- Work to be completed: Where does the string "stained" occur in the records? Copy each line that holds it.

- Records provided:
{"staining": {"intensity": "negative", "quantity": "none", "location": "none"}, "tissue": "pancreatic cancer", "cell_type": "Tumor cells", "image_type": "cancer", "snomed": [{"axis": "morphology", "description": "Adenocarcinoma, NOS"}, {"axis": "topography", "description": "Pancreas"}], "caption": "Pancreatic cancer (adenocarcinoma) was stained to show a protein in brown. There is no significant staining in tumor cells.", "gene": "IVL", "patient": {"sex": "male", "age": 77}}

...

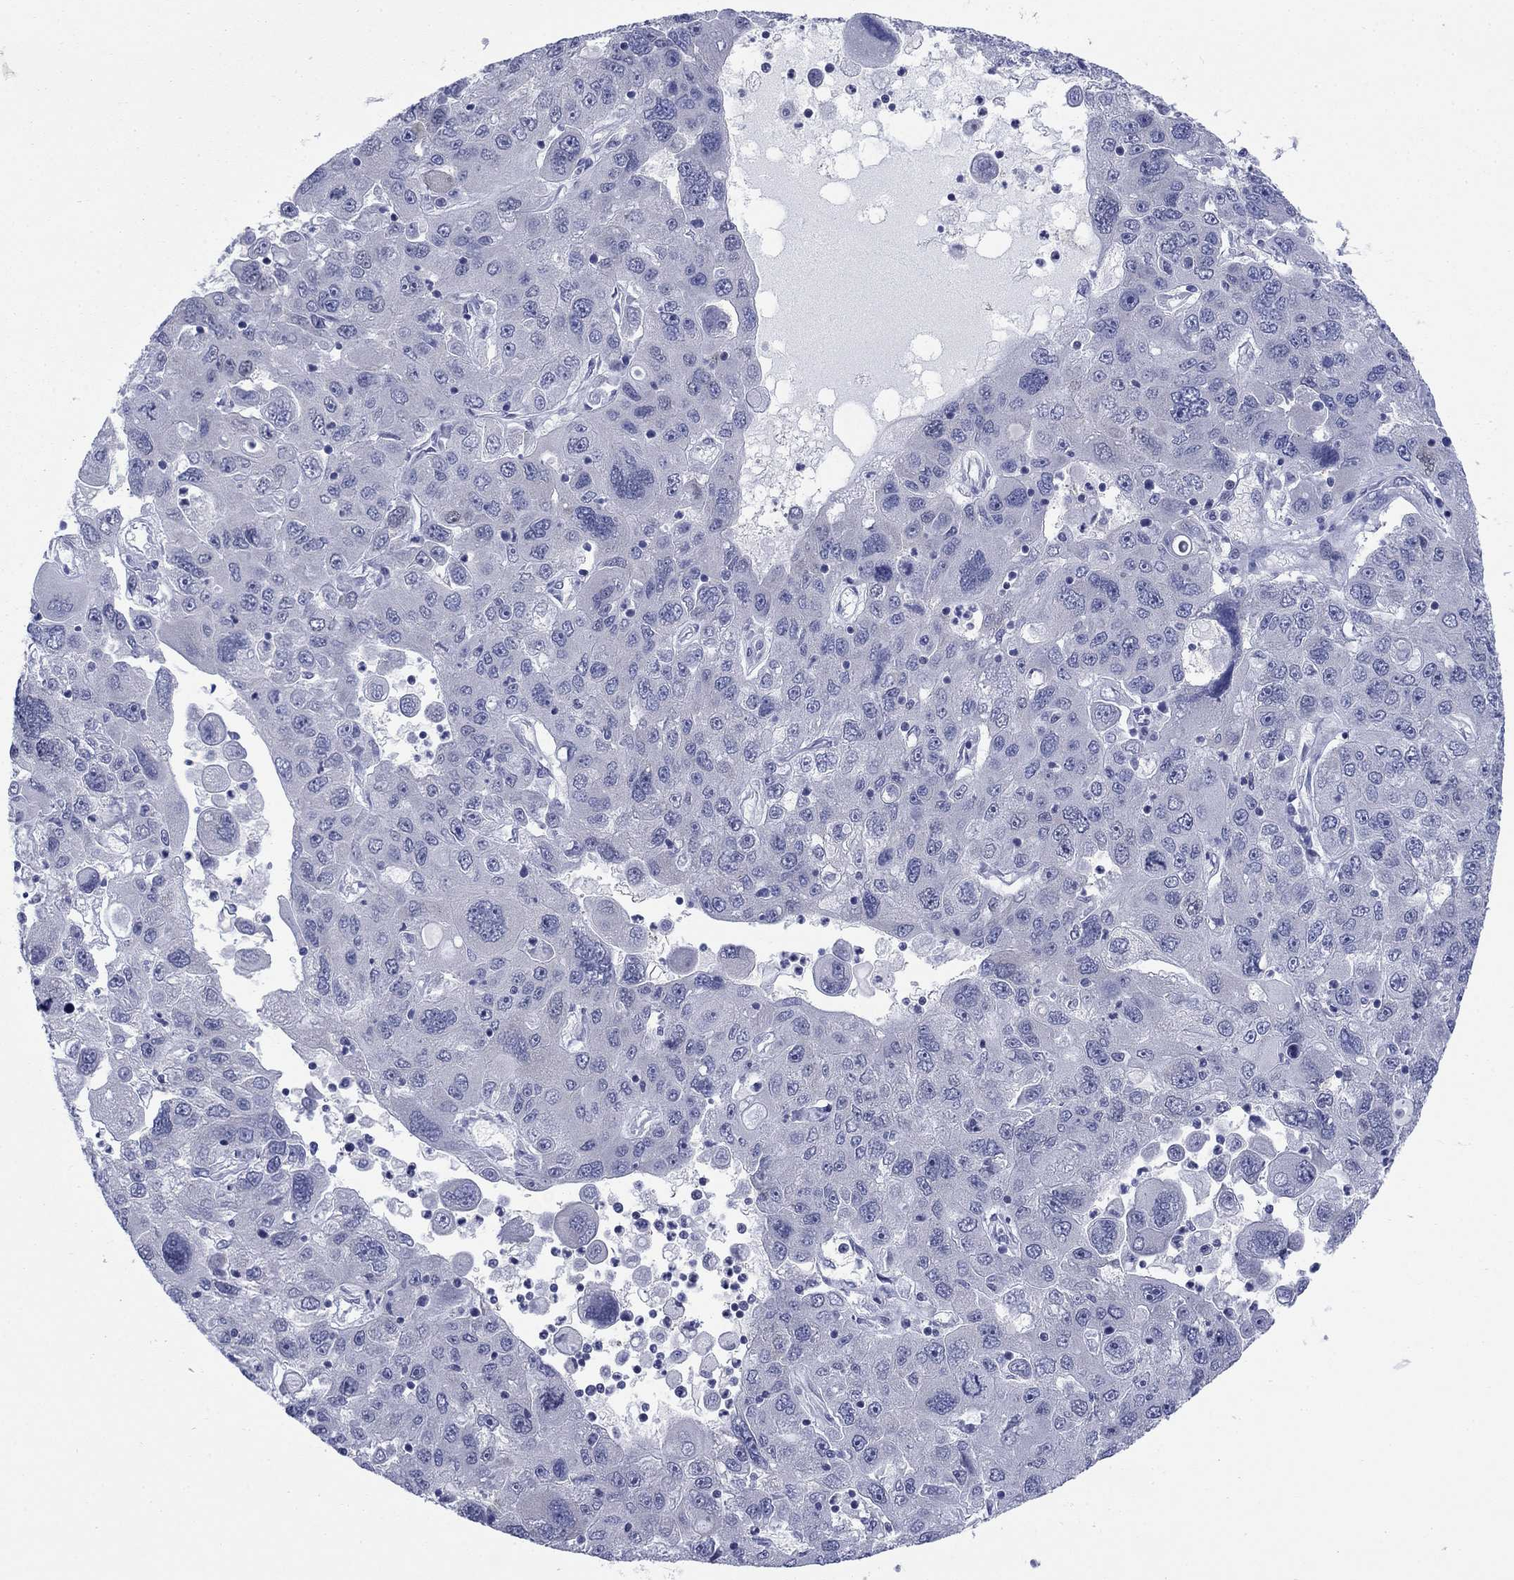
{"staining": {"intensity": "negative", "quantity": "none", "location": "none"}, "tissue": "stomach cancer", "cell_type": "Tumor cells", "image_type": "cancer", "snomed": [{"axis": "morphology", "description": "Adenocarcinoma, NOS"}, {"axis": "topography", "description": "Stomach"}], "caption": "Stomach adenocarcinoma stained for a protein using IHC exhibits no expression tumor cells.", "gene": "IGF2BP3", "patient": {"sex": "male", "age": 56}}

--

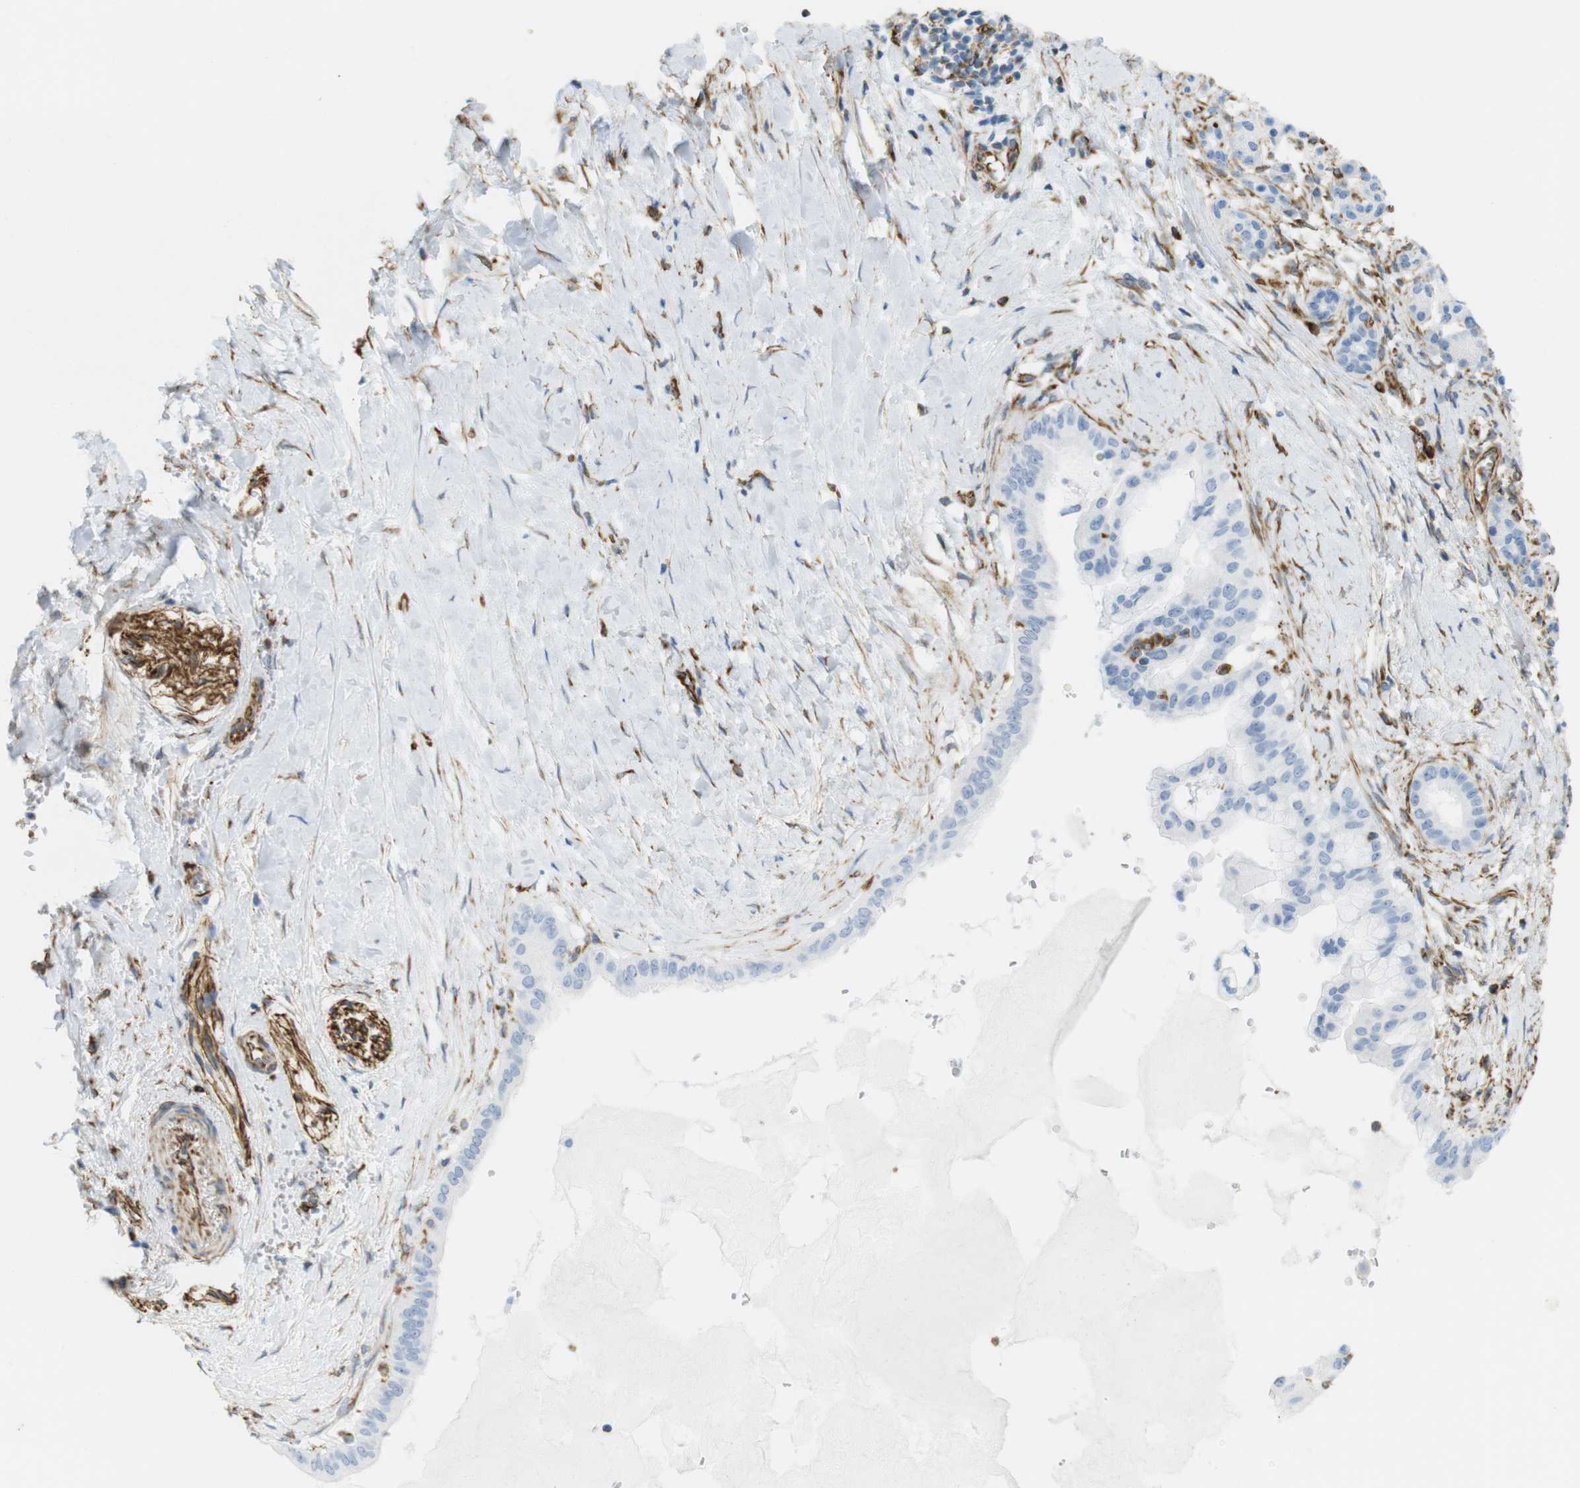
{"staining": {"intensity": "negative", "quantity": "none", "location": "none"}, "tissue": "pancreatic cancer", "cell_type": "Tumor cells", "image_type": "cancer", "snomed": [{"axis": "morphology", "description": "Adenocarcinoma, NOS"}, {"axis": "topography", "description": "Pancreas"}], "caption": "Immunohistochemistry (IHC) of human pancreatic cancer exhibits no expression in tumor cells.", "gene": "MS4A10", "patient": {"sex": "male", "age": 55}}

- Reply:
{"staining": {"intensity": "negative", "quantity": "none", "location": "none"}, "tissue": "pancreatic cancer", "cell_type": "Tumor cells", "image_type": "cancer", "snomed": [{"axis": "morphology", "description": "Adenocarcinoma, NOS"}, {"axis": "topography", "description": "Pancreas"}], "caption": "Pancreatic cancer (adenocarcinoma) was stained to show a protein in brown. There is no significant staining in tumor cells.", "gene": "IVL", "patient": {"sex": "male", "age": 77}}
{"staining": {"intensity": "negative", "quantity": "none", "location": "none"}, "tissue": "stomach cancer", "cell_type": "Tumor cells", "image_type": "cancer", "snomed": [{"axis": "morphology", "description": "Adenocarcinoma, NOS"}, {"axis": "topography", "description": "Stomach"}], "caption": "Stomach adenocarcinoma stained for a protein using IHC exhibits no expression tumor cells.", "gene": "IGF2BP3", "patient": {"sex": "male", "age": 56}}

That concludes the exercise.